Google researchers know how much people like to make others believe that they are on the moon, or that it is night instead of daylight, and other maniacs fun only if you are in a movie studio in front of a green screen. So they did what a good 2018 coder would do: build a neural network that allows you to do it.
This “video segmentation” tool, as they call it (well everyone does it), begins to be released on YouTube Stories on a limited way – if you see the option, congratulations , you are a beta tester.
There is a lot of ingenuity in this feature. It’s a piece of cake to understand where the foreground ends and the background starts if you have a depth detection camera (like the iPhone X dashboard) or a lot of processing time and no battery to think (like a desktop)
On a mobile, however, and with an ordinary RGB image, it’s not so easy to do. And if making a still image is difficult, the video is all the more so as the computer has to do the math at least 30 times per second.

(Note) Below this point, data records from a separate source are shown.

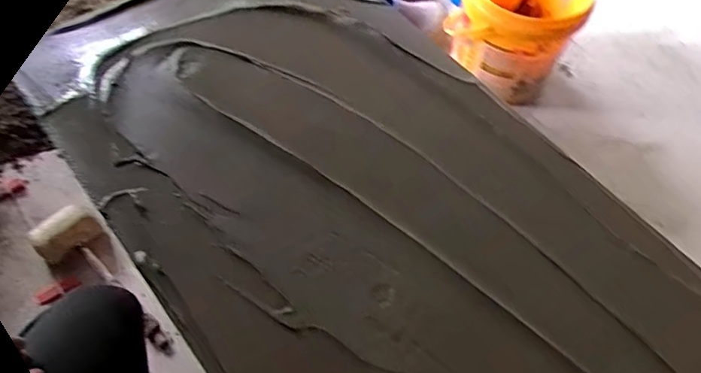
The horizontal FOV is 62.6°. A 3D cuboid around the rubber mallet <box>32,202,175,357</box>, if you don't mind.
[{"bbox_3d":[-0.380,0.155,0.910,0.291,0.052,0.103,47,66,3],"label":"rubber mallet"}]

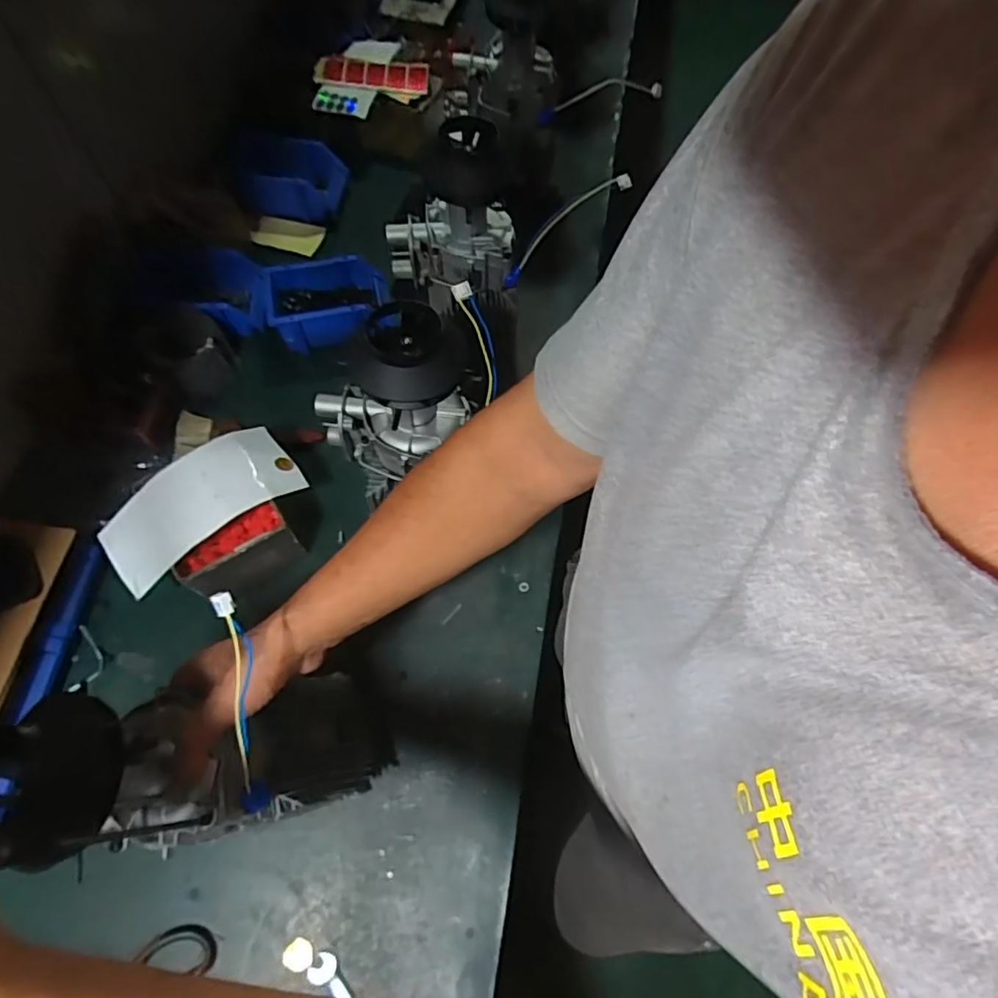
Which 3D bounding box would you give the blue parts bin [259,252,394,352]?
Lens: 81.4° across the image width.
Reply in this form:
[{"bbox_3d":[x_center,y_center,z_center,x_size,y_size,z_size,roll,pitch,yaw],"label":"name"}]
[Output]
[{"bbox_3d":[-0.269,-0.309,0.922,0.192,0.075,0.131,-8,64,-4],"label":"blue parts bin"}]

Well, Google engineers took this as a challenge and put in place a convolutional neural network architecture, resulting in thousands of labeled images like the one on the right.
The network learned to distinguish the common features of a head and shoulders, and a series of optimizations reduced the amount of data it needed to crunch in order to do so. And – although it cheats a bit – the result of the previous calculation (so, some sort of cutting out of your head) becomes used as raw material for the next, further reducing the load.
The result is a fast and relatively accurate segmentation engine that runs more than fast enough to be used in video – 40 frames per second on the Pixel 2 and over 100 on the iPhone 7 (!).
This is great news for many people – removing or replacing a background is a great tool to have in your toolbox and this makes it very easy. And I hope that it will not kill your battery.